Re: [PATCH bpf-next v2 1/2] bpf: tcp: prevent bpf_reserve_hdr_opt() from growing skb larger than MTU

Martin KaFai Lau <martin.lau@xxxxxxxxx> · Wed, 28 Aug 2024 18:00:38 -0700

On 8/28/24 4:01 PM, Zijian Zhang wrote:
On 8/28/24 2:29 PM, Martin KaFai Lau wrote:
On 8/26/24 6:37 PM, zijianzhang@xxxxxxxxxxxxx wrote:
From: Amery Hung <amery.hung@xxxxxxxxxxxxx>

This series prevents sockops users from accidentally causing packet
drops. This can happen when a BPF_SOCK_OPS_HDR_OPT_LEN_CB program
reserves different option lengths in tcp_sendmsg().

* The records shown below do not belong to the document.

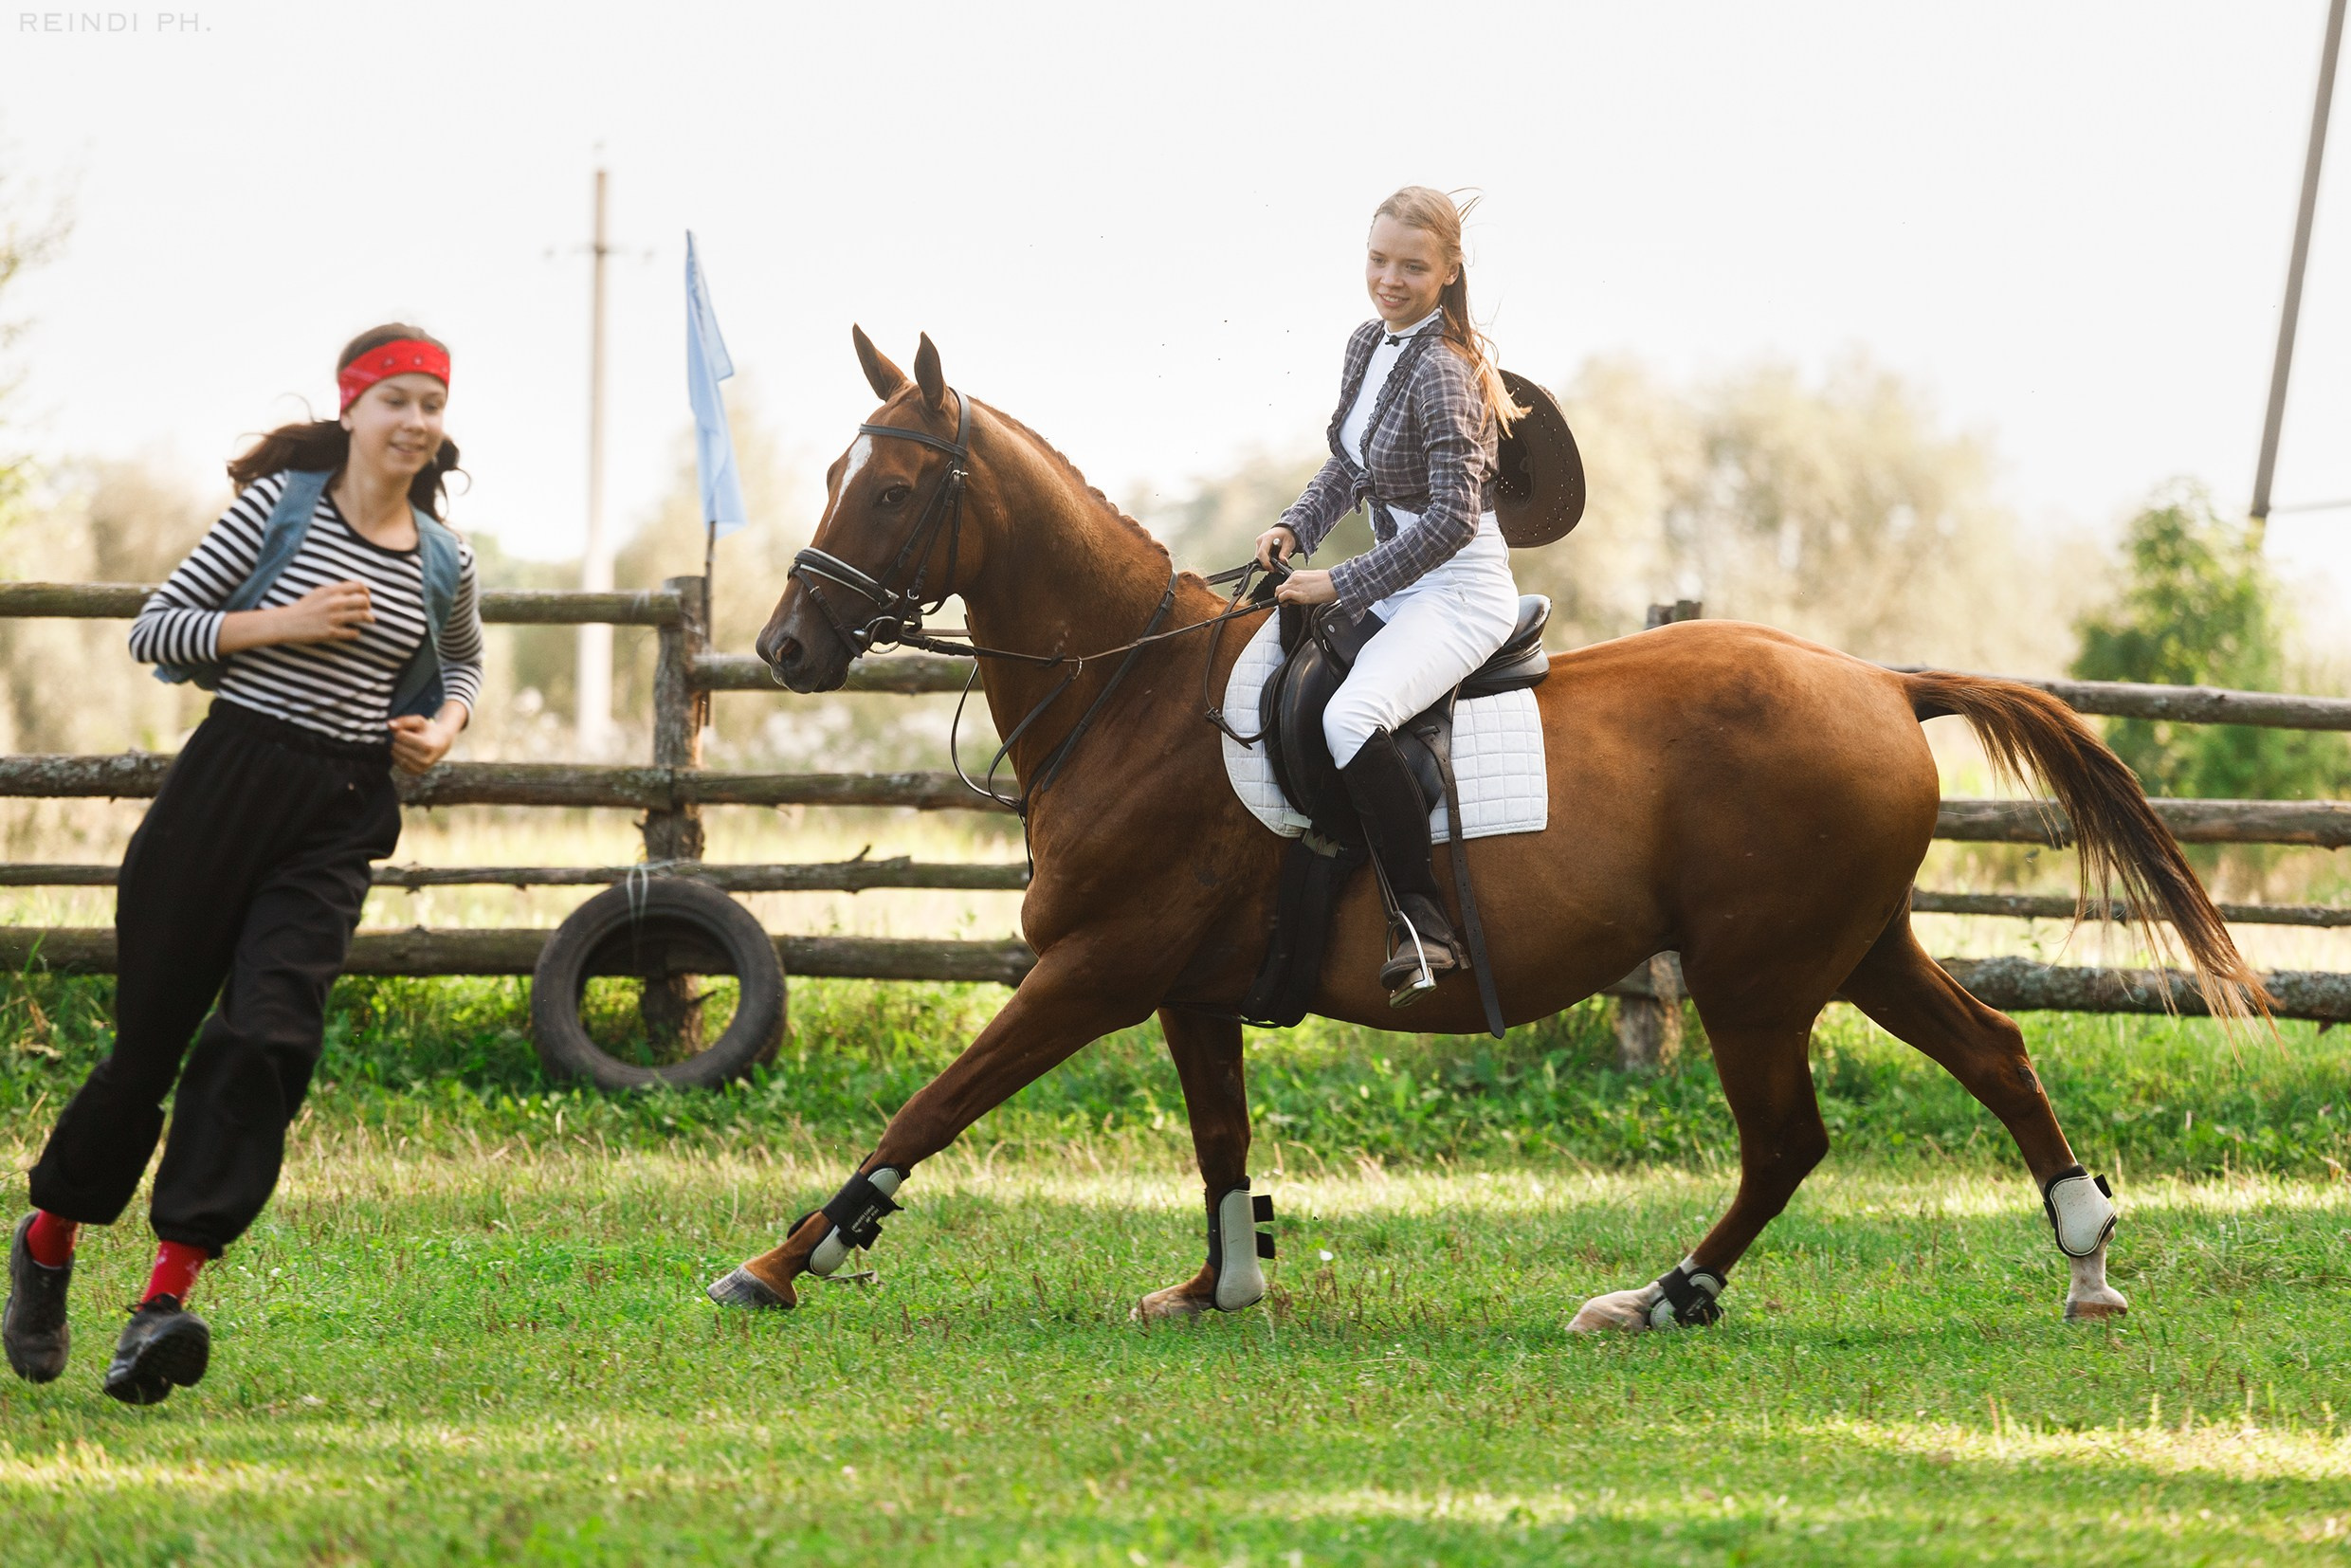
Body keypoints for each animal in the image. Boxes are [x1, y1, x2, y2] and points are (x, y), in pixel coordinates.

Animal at [715, 328, 2264, 1330]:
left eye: (893, 487)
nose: (787, 645)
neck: (1134, 691)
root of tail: (1883, 681)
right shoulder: (1185, 988)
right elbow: (1219, 1141)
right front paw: (1222, 1284)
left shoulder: (1091, 969)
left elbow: (930, 1105)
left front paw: (787, 1261)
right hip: (1850, 945)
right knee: (1993, 1053)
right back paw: (2082, 1258)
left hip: (1756, 973)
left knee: (1787, 1138)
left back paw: (1666, 1294)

Initially, sockops BPF_SOCK_OPS_HDR_OPT_LEN_CB program will be called to
reserve a space in tcp_send_mss(), which will return the MSS for TSO.
Then, BPF_SOCK_OPS_HDR_OPT_LEN_CB will be called in __tcp_transmit_skb()
again to calculate the actual tcp_option_size and skb_push() the total
header size.

skb->gso_size is restored from TCP_SKB_CB(skb)->tcp_gso_size, which is
derived from tcp_send_mss() where we first call HDR_OPT_LEN. If the
reserved opt size is smaller than the actual header size, the len of the
skb can exceed the MTU. As a result, ip(6)_fragment will drop the
packet if skb->ignore_df is not set.

To prevent this accidental packet drop, we need to make sure the
second call to the BPF_SOCK_OPS_HDR_OPT_LEN_CB program reserves space
not more than the first time. 

iiuc, it is a bug in the bpf prog itself that did not reserve the same header 
length and caused a drop. It is not the only drop case though for an incorrect 
bpf prog. There are other cases where a bpf prog can accidentally drop a packet.

Do you have an actual use case that the bpf prog cannot reserve the correct 
header length for the same sk ?

That's right, it's the bug of the bpf prog itself. We are trying to have
the error reported earlier in eBPF program, instead of successfully
returning from bpf_sock_ops_reserve_hdr_opt but leading to packet drop
at the end because of it.

By adding this patch, the `remaining` variable passed to the
bpf_skops_hdr_opt_len will be more precise, it takes the previously
reserved size into account. As a result, if users accidentally set an
option size larger than the reserved size, bpf_sock_ops_reserve_hdr_opt
will return -ENOSPC instead of 0.

Putting aside it adds more checks, this adds something pretty unique to the bpf 
header option comparing with other dynamic options like sack. e.g. For 
tp->mss_cache, I assume it won't change since the earlier tcp_current_mss() was 
called?

We have a use case where we add options to some packets kind of randomly
for the purpose of sampling, and accidentally set a larger option size
than the reserved size. It is the problem of ourselves and takes us
some effort to troubleshoot the root cause.

If bpf_sock_ops_reserve_hdr_opt can return an error in this case, it
could be helpful for users to avoid this mistake.

The bpf_sk_storage can be used to decide if a sk has been sampled.

Also, with bpf_cast_to_kern_ctx and bpf_rdonly_cast, all the checks in this 
patch can be done in the bpf prog itself.